= Musfiq Mannan Choudhury =

Musfiq Mannan Choudhury is a professor of Business and Information Systems at the University of Dhaka. He is now also appointed as Commissioner of Finance, Accounts, and Revenue of the Bangladesh Telecommunication Regulatory Commission. He was a member of the Board of Governors of the Pioneer Dental College and member of the Board of Trustees of the World University of Bangladesh. He has taught in several universities in Bangladesh and in England.

==Early life==
Choudhury's father, is Professor Abdul Mannan Choudhury, who was also a professor of Management Information Systems at the University of Dhaka and presently the Vice-Chancellor of World University of Bangladesh. He did his bachelor's degree in management studies and masters in human resource management at the University of Dhaka in 1998 and 1999 respectively. He did his PhD at Durham University in 2008 in electronic commerce.

Choudhury grew up in West Africa and was a student of the Bayero University Kano Staff School in the early 80s

==Career==
Choudhury was a Research Fellow in Digital Marketing at the University of Southampton from 1 September 2011 to 1 March 2014. While working there, he was also included in the prototype building of the Boeing 737 max Rolls Royce Engine. Choudhury has around six (6) MPhil/PhD students enrolled with him. He has published 21 research papers in top ranking journals. In terms of innovation, he has developed an ERP which can streamline processes in higher education making institutes run effectively and smoothly.

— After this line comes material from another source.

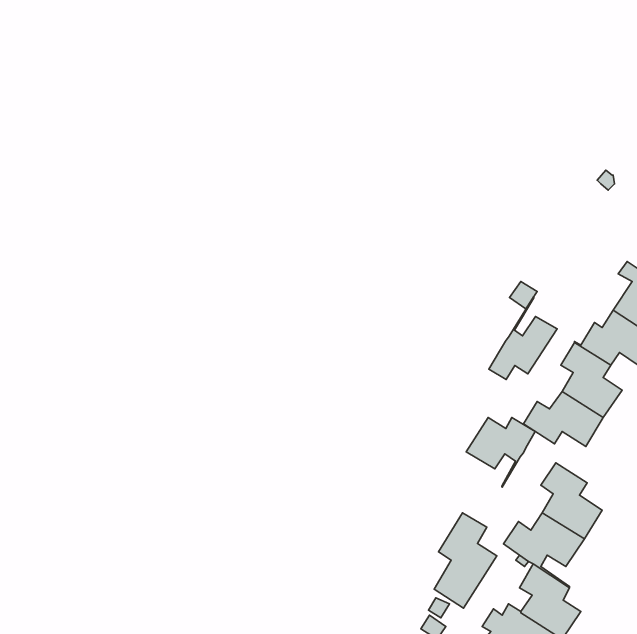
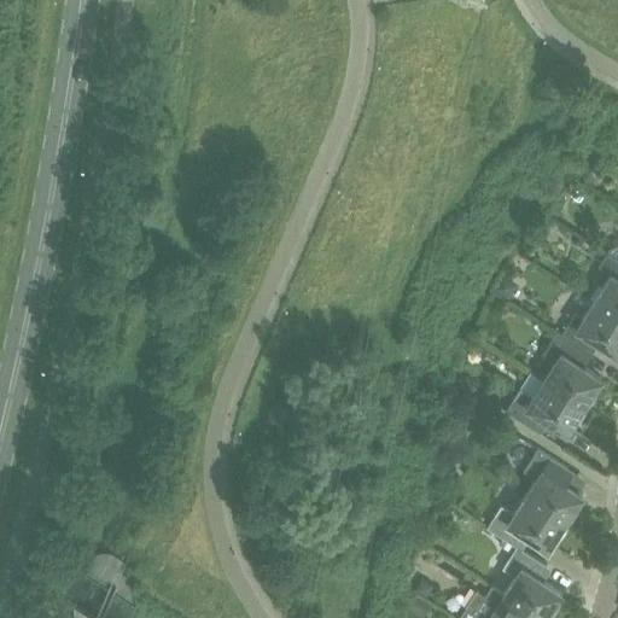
building: [489,297,557,380] -> none
building: [466,418,535,487] -> none
building: [434,513,497,608] -> none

Choudhury was the secretary of World University of Bangladesh in 2015.

In 2019, Choudhury was the acting chairman of World University of Bangladesh. He oversaw the inauguration of the permanent campus of the World University of Bangladesh in Sector-17, Uttara. He is the director of Center for Development and Institutional Studies at the University of Dhaka. While working in Dhaka University, he was the deputy director of Center for Development and Institutional Studies at the University of Dhaka.

Choudhury was appointed Commissioner of Bangladesh Telecommunication Regulatory Commission in December 2022. He oversaw the audit of TeleTalk by BTRC. In October 2023, he gave the keynote speech on Cyber security challenges for developing nations at the Cyber Security Awareness Day 2023 at Daffodil International University.